London, Nov 25 (IANS) European Council President Donald Tusk has recommended that the EU approve the Brexit deal at a summit on Sunday.
It comes after Spanish Prime Minister Pedro Sanchez received assurances from the UK government over Gibraltar, and dropped his threat to boycott the summit, BBC reported on Saturday.
He said he had received the written guarantees he needed over Spain’s role in the future of the British territory.
UK Prime Minister Theresa May has arrived in Brussels and held talks with top EU officials, ahead of the summit.
Meanwhile, former UK Foreign Secretary Boris Johnson said the UK would become a “satellite state” under the deal.
The UK is scheduled to leave the EU on March 29, 2019.
The terms of the UK’s withdrawal have been under negotiation since June 2016 following a referendum in which 51.9 per cent voted to leave the EU.
Even if the EU approves the deal, it still has to be passed by the UK Parliament, with many MPs having stated their opposition.
Spain had raised last-minute objections ahead of the summit about how the issue of Gibraltar had been handled in the Brexit talks so far.
But EU leaders secured a compromise with the Spanish prime minister, who said that Europe and the UK “had accepted the conditions set down by Spain” and so would “vote in favour of Brexit”.
Tusk, who represents EU leaders on the world stage, said he recommended “that we approve on Sunday the outcome of the Brexit negotiations” in a letter to members of the European Council.
He added: “No-one has reasons to be happy. But at least at this critical time, the EU 27 has passed the test of unity and solidarity.”
May met the president of the European Commission, Jean-Claude Juncker, and Tusk for talks on Saturday evening.
Then on Sunday, EU leaders will meet for the special Brexit summit. They will be asked to approve two key Brexit documents.

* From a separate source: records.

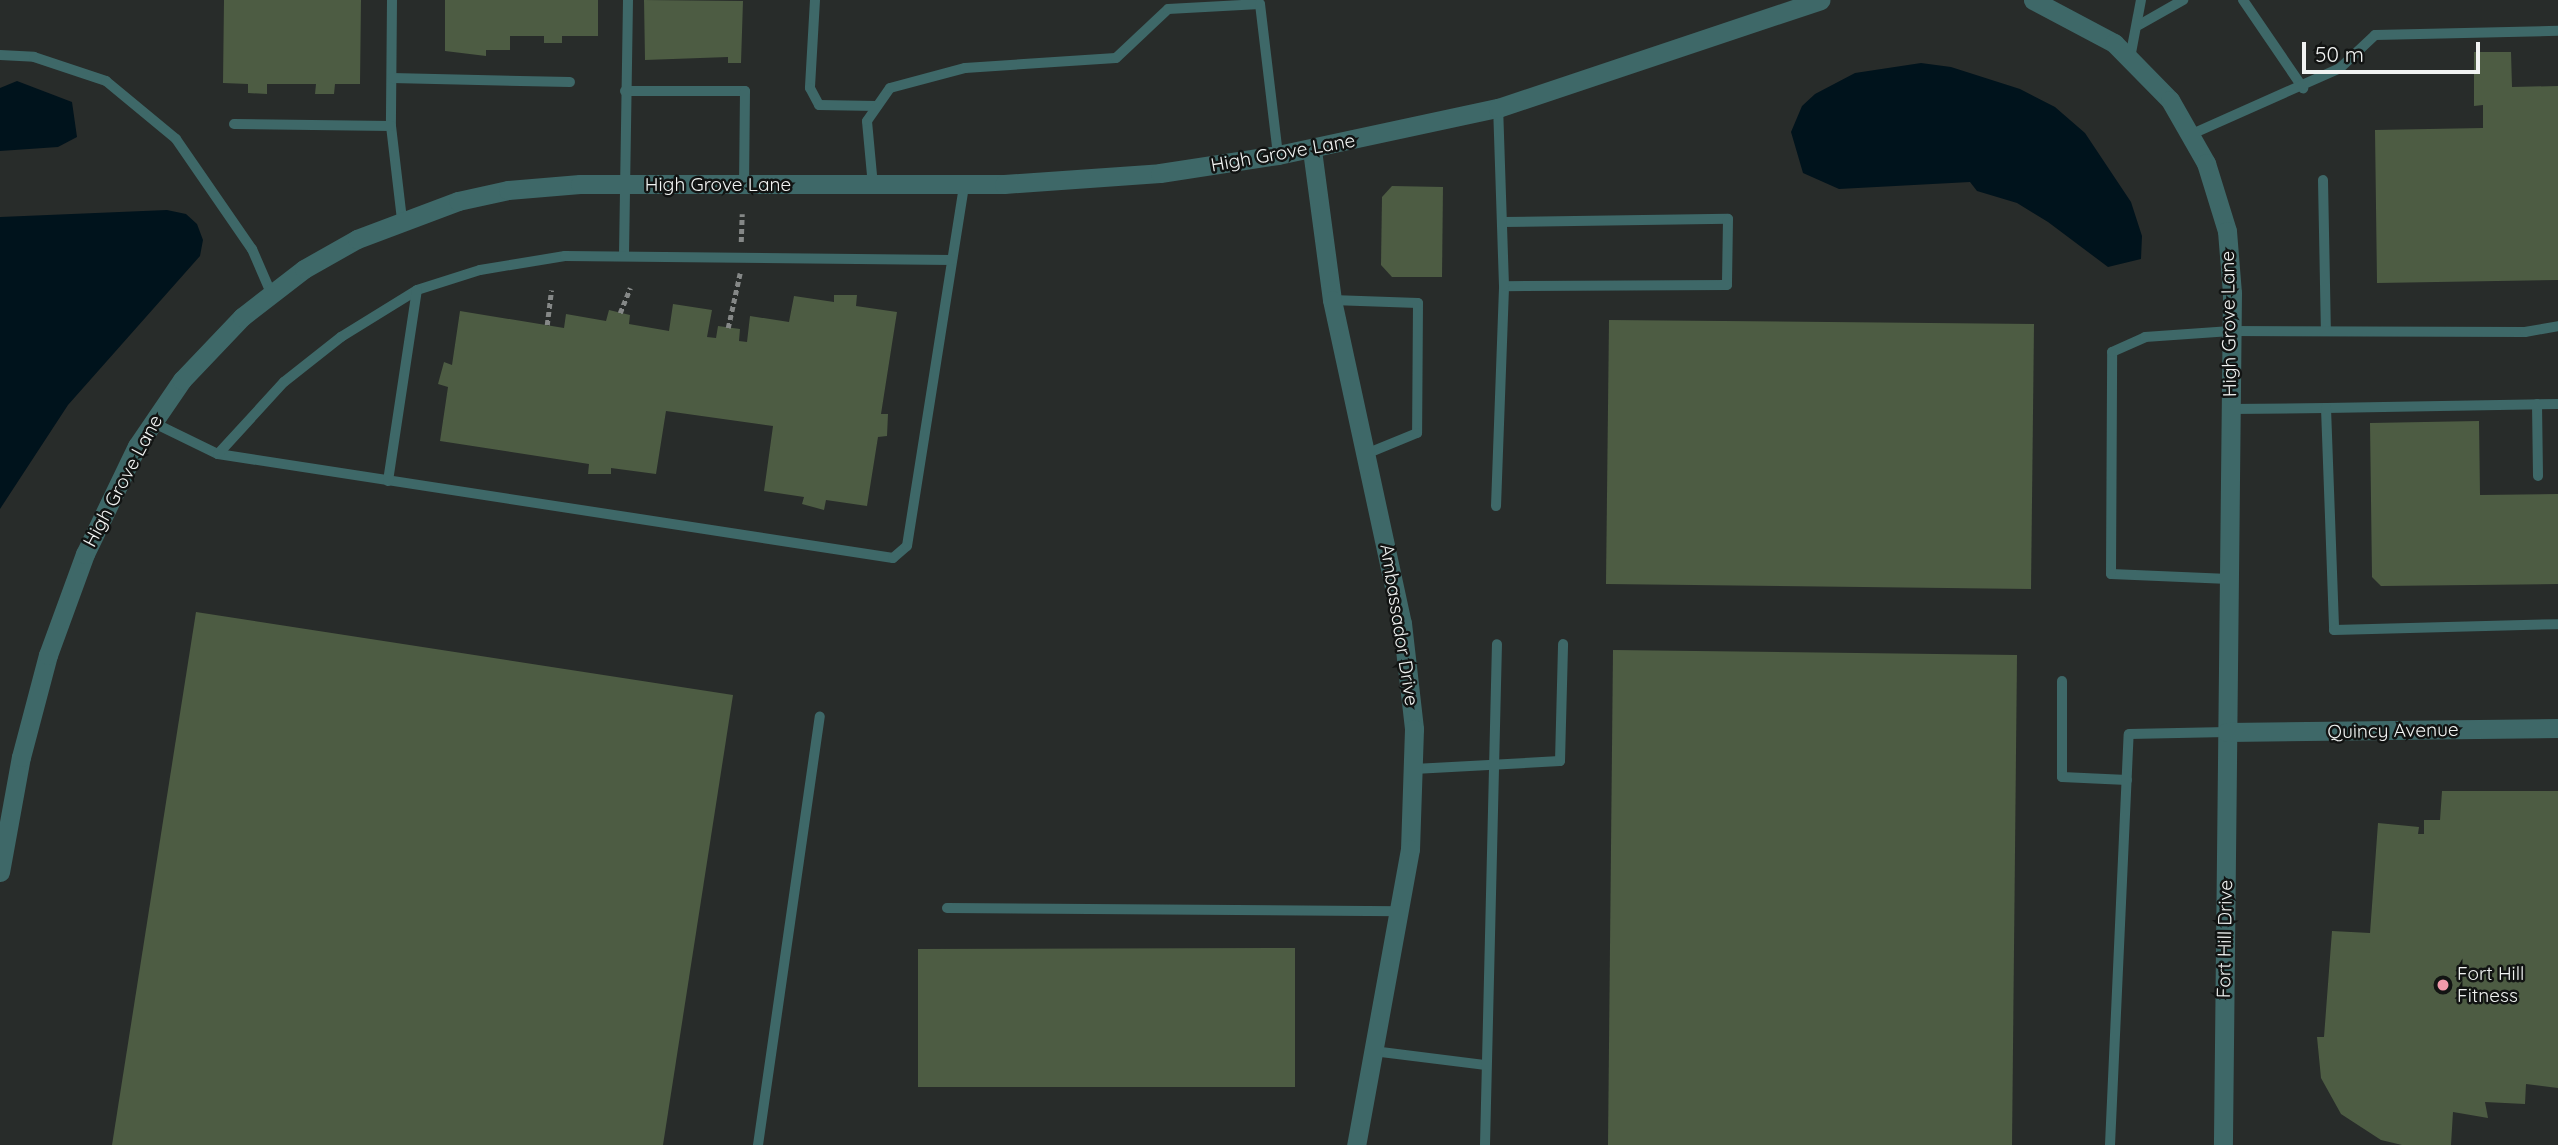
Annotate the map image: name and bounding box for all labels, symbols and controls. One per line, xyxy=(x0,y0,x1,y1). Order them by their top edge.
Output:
scale bar xyxy=(2306,28,2484,72)
text: 50 m xyxy=(2315,41,2364,67)
street label: High Grove Lane xyxy=(1209,129,1357,177)
street label: High Grove Lane xyxy=(645,174,791,196)
street label: High Grove Lane xyxy=(2216,251,2242,397)
street label: High Grove Lane xyxy=(79,411,167,551)
street label: Ambassador Drive xyxy=(1375,543,1423,707)
street label: Quincy Avenue xyxy=(2327,718,2459,744)
street label: Fort Hill Drive xyxy=(2213,880,2237,998)
place label: Fort Hill Fitness xyxy=(2457,963,2524,1007)
marker: Fort Hill Fitness xyxy=(2435,977,2451,993)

The political declaration, which sets out what the UK and EU’s relationship may be like after Brexit — outlining how things like UK-EU trade and security will work.
The EU withdrawal agreement: a 585-page, legally binding document setting out the terms of the UK’s exit from the EU.

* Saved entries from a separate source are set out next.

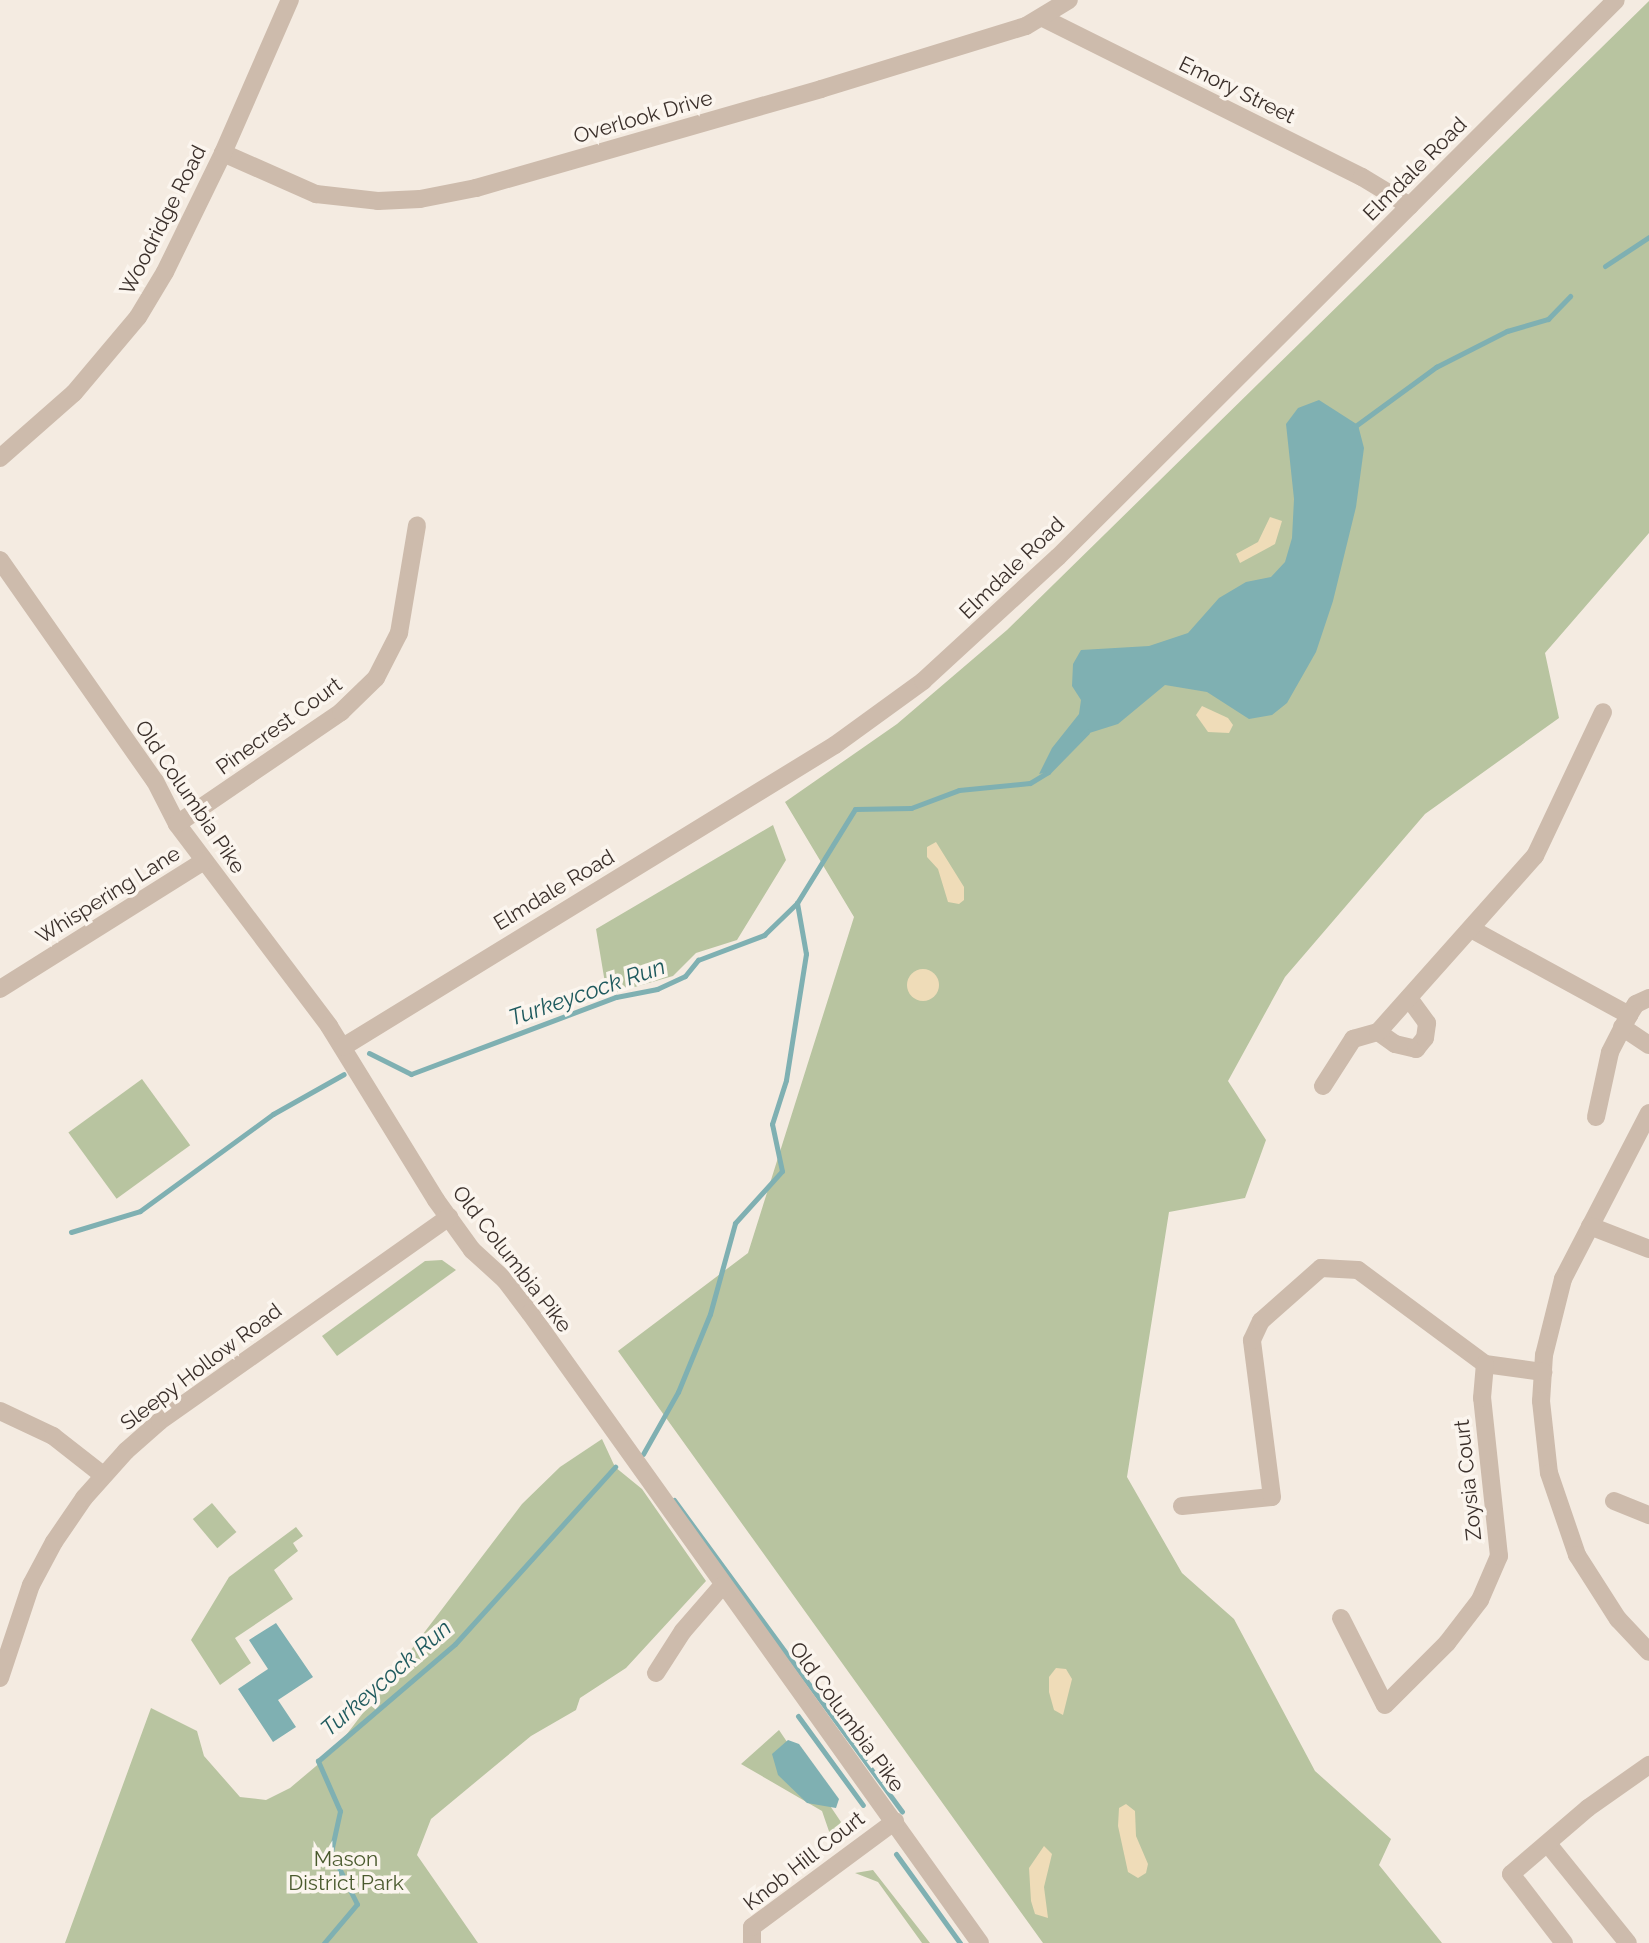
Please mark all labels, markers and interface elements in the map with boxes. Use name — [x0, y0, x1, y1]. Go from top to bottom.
street label: Emory Street — [1174, 51, 1300, 129]
street label: Overlook Drive — [571, 85, 715, 149]
street label: Elmdale Road — [1358, 112, 1472, 226]
street label: Woodridge Road — [114, 141, 212, 299]
street label: Elmdale Road — [954, 512, 1070, 624]
street label: Pinecrest Court — [211, 672, 347, 780]
street label: Old Columbia Pike — [129, 716, 251, 878]
street label: Whispering Lane — [31, 841, 185, 949]
street label: Elmdale Road — [489, 844, 619, 936]
water label: Turkeycock Run — [505, 952, 669, 1032]
street label: Old Columbia Pike — [447, 1181, 577, 1337]
street label: Sleepy Hollow Road — [115, 1298, 287, 1436]
street label: Zoysia Court — [1449, 1418, 1487, 1542]
water label: Turkeycock Run — [315, 1614, 457, 1742]
street label: Old Columbia Pike — [784, 1637, 910, 1797]
street label: Knob Hill Court — [738, 1806, 870, 1916]
park label: Mason District Park — [288, 1846, 404, 1896]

It covers the UK’s 39 billion pounds “divorce bill”, citizens’ rights and the Northern Ireland “backstop” — a way to keep the border with the Republic of Ireland open, if trade talks stall.

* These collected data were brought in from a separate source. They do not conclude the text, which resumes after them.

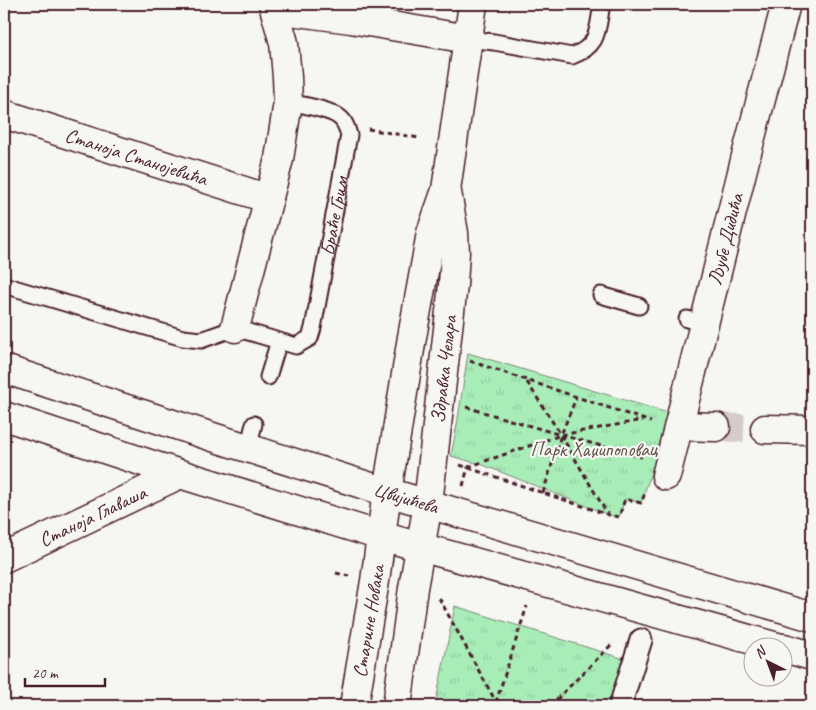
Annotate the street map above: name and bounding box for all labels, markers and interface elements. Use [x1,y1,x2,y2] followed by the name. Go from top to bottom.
[62,122,212,191] street label: Станоја Станојевића
[314,173,354,258] street label: Браће Грим
[702,190,749,288] street label: Љубе Дидића
[425,312,462,424] street label: Здравка Челара
[531,437,659,462] park label: Парк Хаџипоповац
[371,476,443,519] street label: Цвијићева
[35,479,151,552] street label: Станоја Главаша
[347,562,390,679] street label: Старине Новака
[744,638,794,688] north arrow
[751,642,770,662] text: N
[25,655,105,687] scale bar
[32,664,59,683] text: 20 m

There is no formal vote on Sunday but the EU expects to proceed after reaching a consensus.
If the EU signs off the withdrawal deal, May will then need to persuade MPs in the UK Parliament to back it.
A vote is expected in December. Labour, the Liberal Democrats, the SNP and the DUP have all said they will vote against the government’s deal, as well as many Conservatives.
Spain threatened to derail the Brexit deal over concerns about its role in future trade arrangements involving Gibraltar — a British Overseas Territory with 30,000 residents.
But the UK published a letter it had sent to Spain reassuring it over the withdrawal agreement.
After holding emergency talks with Tusk and Juncker, the Spanish Prime Minister dropped his threat.